Dr Daniel NOLLET (Paris)

[…] La maltraitance psychopharmacologique est hélas trop répandue dans notre pays. Elle est quantitative (abus de prescription de psychotropes) et qualitative (indications thérapeutiques imprécises, manque de projet thérapeutique global et cohérent). La prescription symptomatique vise un bénéfice à court terme qui débouche trop souvent sur une chronicisation et une dépendance aux psychotropes.

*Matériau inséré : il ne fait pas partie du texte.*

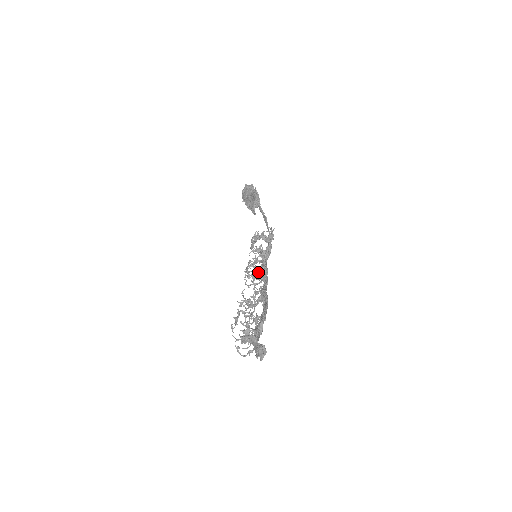
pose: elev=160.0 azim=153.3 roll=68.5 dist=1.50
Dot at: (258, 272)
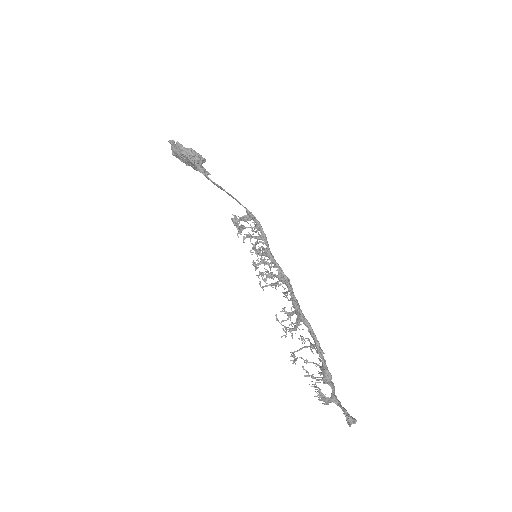
Dot at: (275, 287)
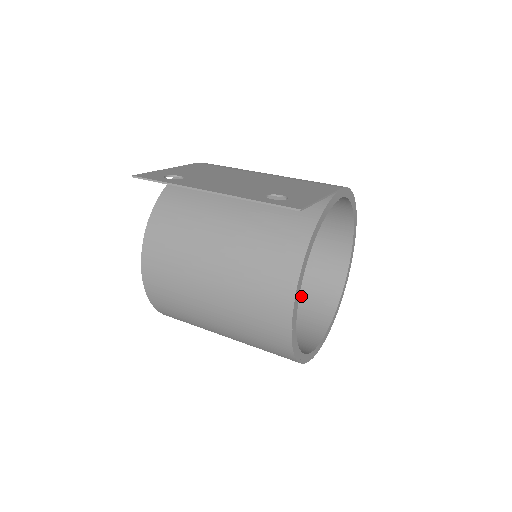
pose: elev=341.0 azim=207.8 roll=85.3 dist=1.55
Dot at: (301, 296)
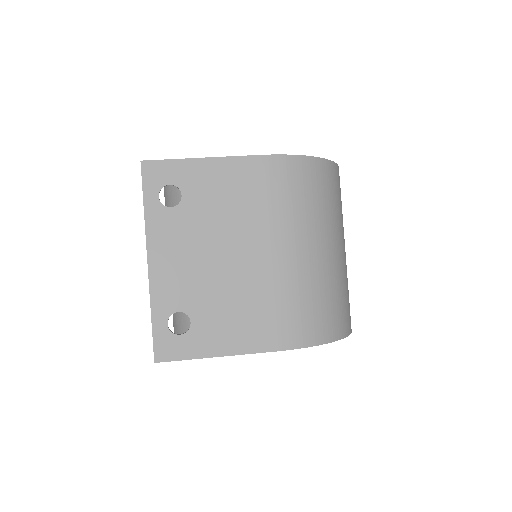
Dot at: occluded
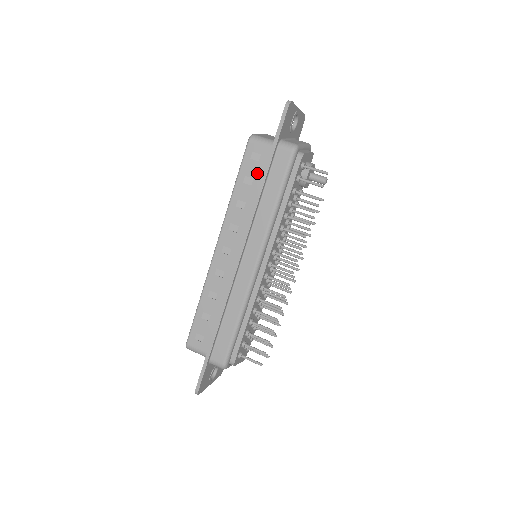
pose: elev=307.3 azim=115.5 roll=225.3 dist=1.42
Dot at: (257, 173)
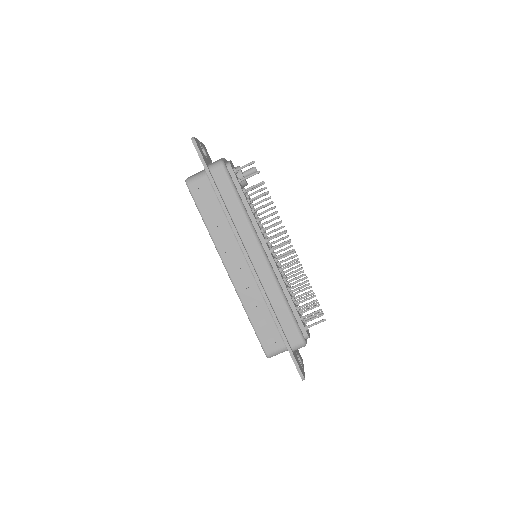
Dot at: (211, 200)
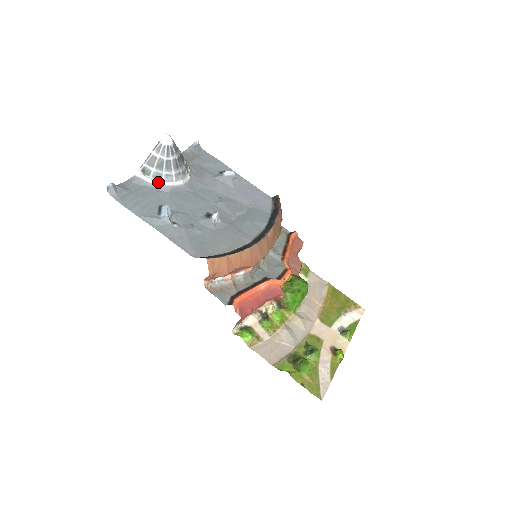
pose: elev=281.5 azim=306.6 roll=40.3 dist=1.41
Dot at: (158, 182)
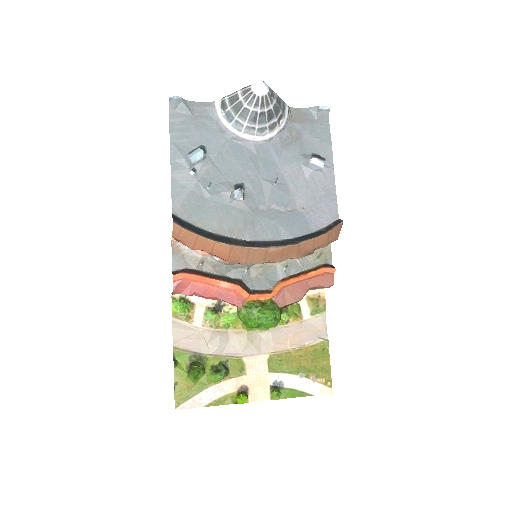
Dot at: (226, 122)
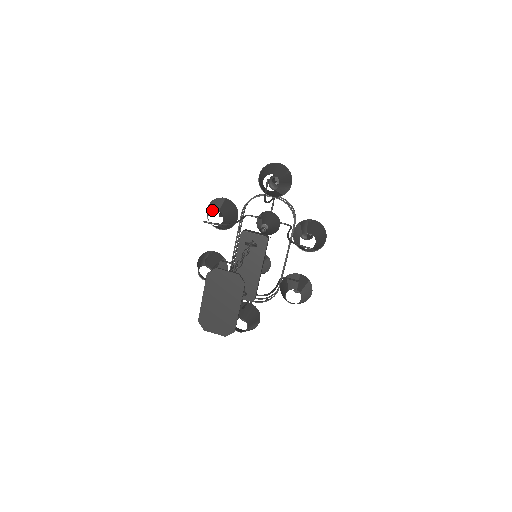
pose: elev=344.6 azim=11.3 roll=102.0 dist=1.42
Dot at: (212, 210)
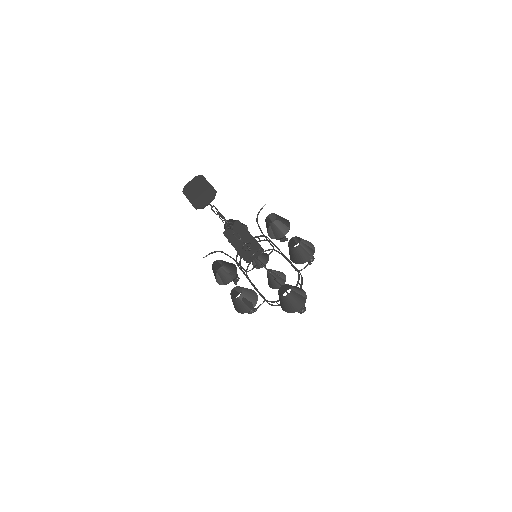
Dot at: (212, 265)
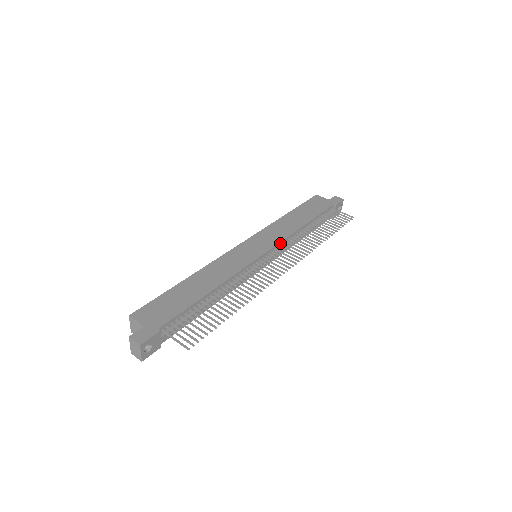
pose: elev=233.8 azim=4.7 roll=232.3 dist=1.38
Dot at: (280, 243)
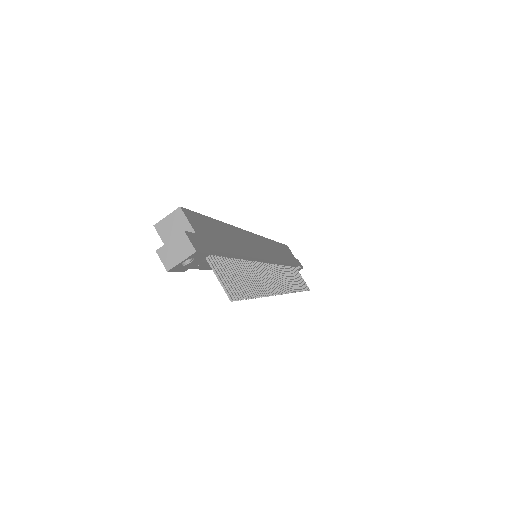
Dot at: (276, 262)
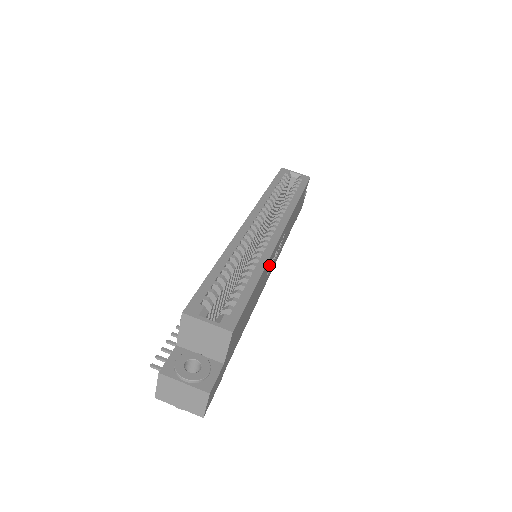
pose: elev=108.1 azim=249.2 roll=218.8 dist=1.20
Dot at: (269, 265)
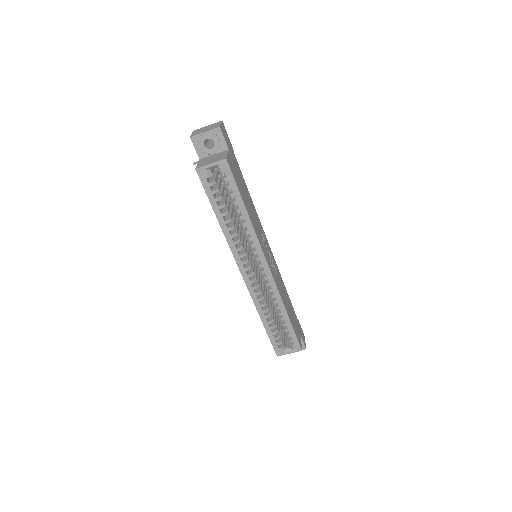
Dot at: (276, 279)
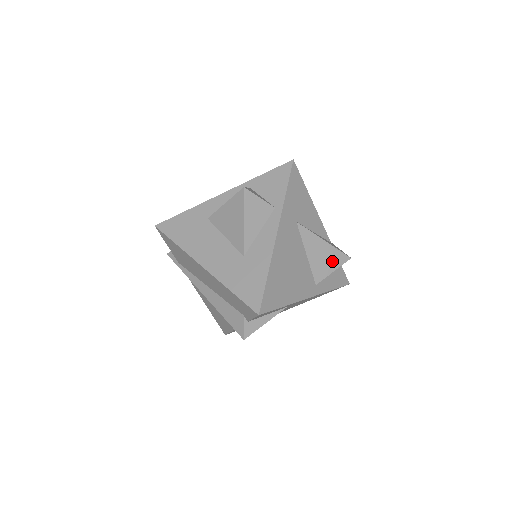
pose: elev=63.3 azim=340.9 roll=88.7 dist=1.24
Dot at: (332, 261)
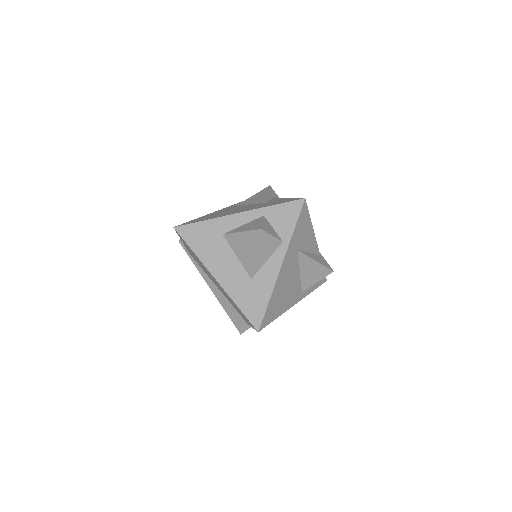
Dot at: (318, 275)
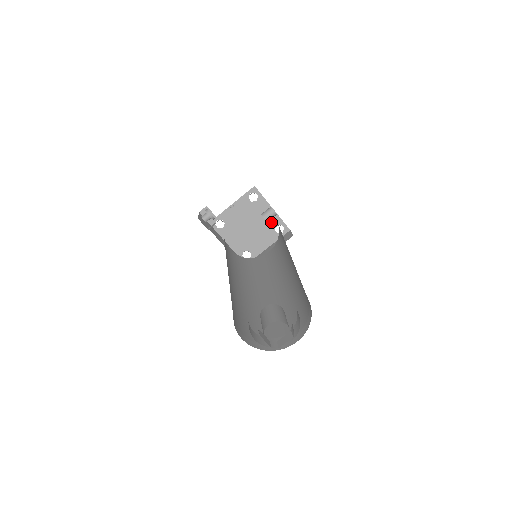
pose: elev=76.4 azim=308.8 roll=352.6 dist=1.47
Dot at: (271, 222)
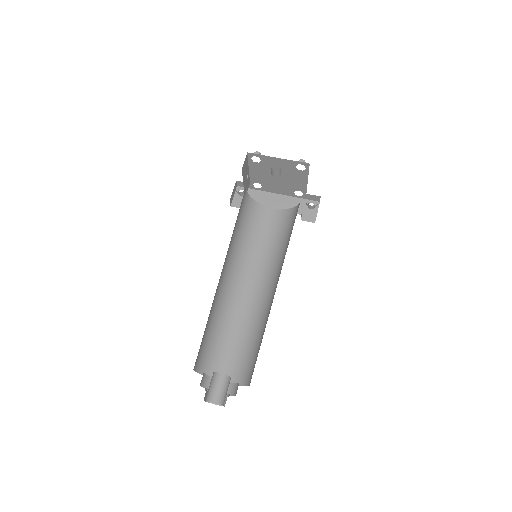
Dot at: (289, 166)
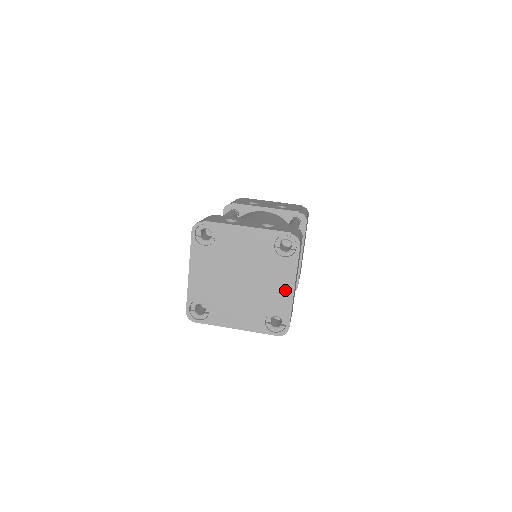
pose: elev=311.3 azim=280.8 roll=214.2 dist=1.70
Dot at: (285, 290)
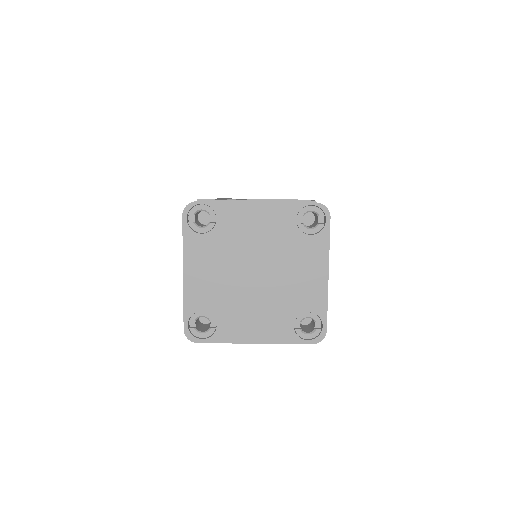
Dot at: (316, 279)
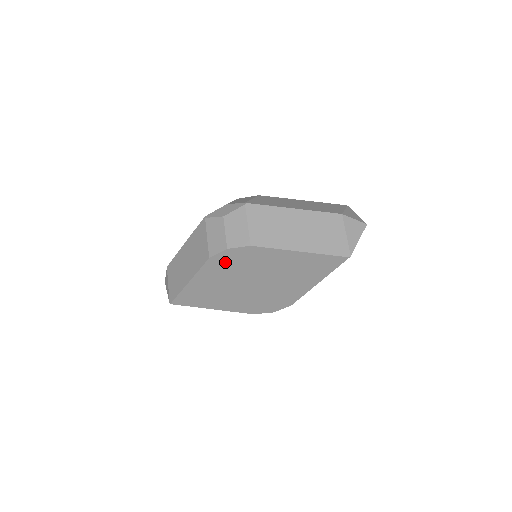
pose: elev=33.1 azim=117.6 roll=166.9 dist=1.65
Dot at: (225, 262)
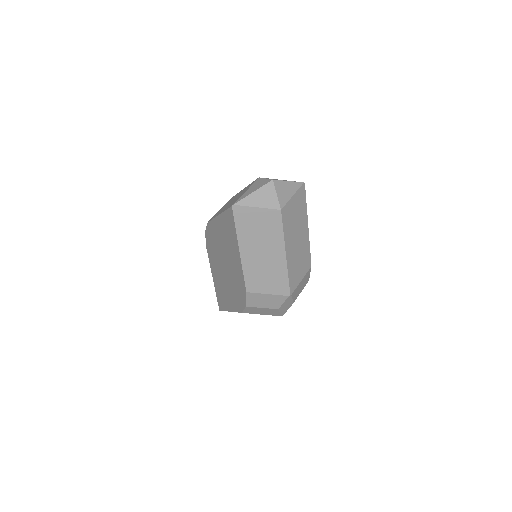
Dot at: (210, 248)
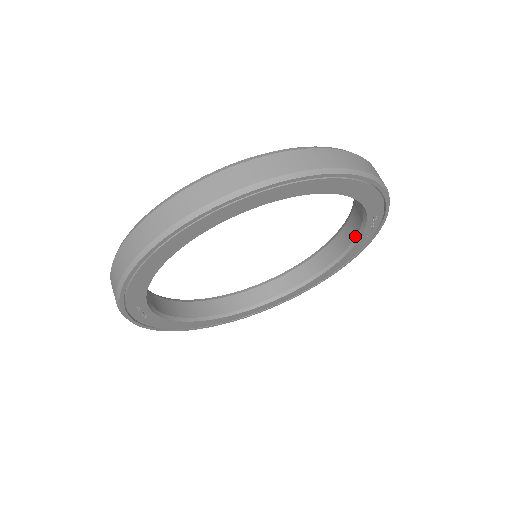
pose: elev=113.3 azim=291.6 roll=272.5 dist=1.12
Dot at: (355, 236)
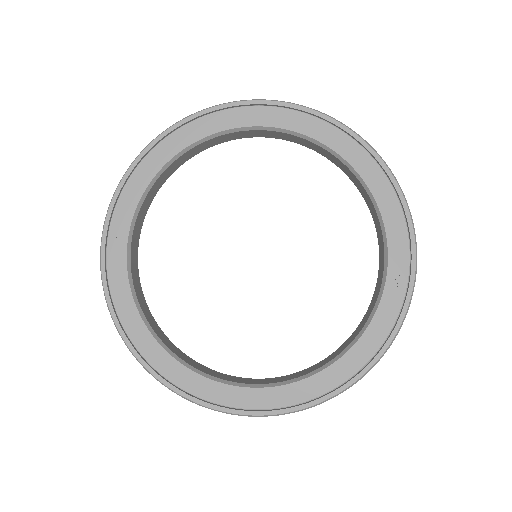
Dot at: (380, 286)
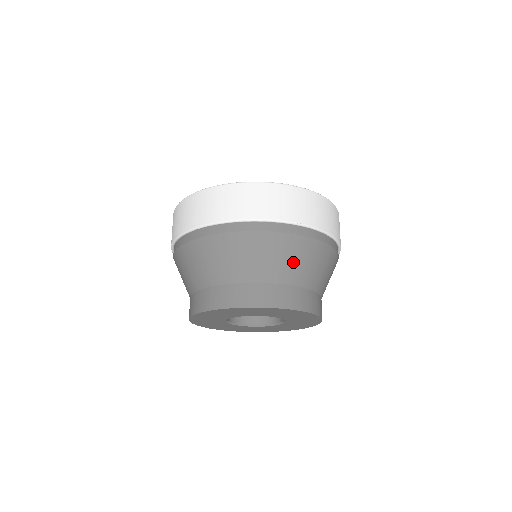
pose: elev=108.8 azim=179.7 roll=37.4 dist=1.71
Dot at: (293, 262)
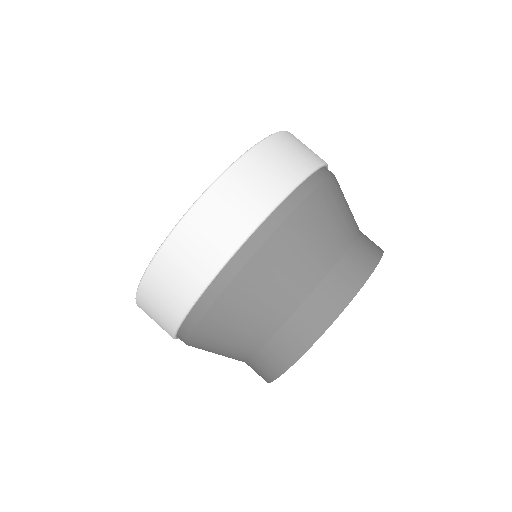
Dot at: (250, 317)
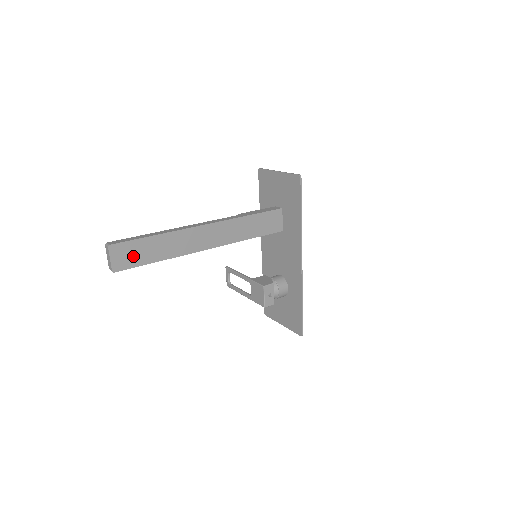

Ma proposition est de rendre la prescription des psychotropes autorisable en DCI aux psychiatres qui donneront le bon exemple, puis généralisable et opposable aux non psychiatres. [Elle] devrait permettre :

- une restauration des prescriptions hippocratiques, centrées sur le principe actif du médicament et non sur l’image commerciale martelée par les firmes […]

- un développement de la concurrence et la promotion des génériques.

Cette mesure serait susceptible d’apporter plusieurs milliards d’économies sans pénaliser les patients, bien au contraire […] Si les psychiatres, qui sont bien souvent à l’avant-garde des innovations dans ce pays, apportaient la preuve du bien fondé de cette mesure, elle pourrait être progressivement généralisée à l’ensemble de la pharmacopée.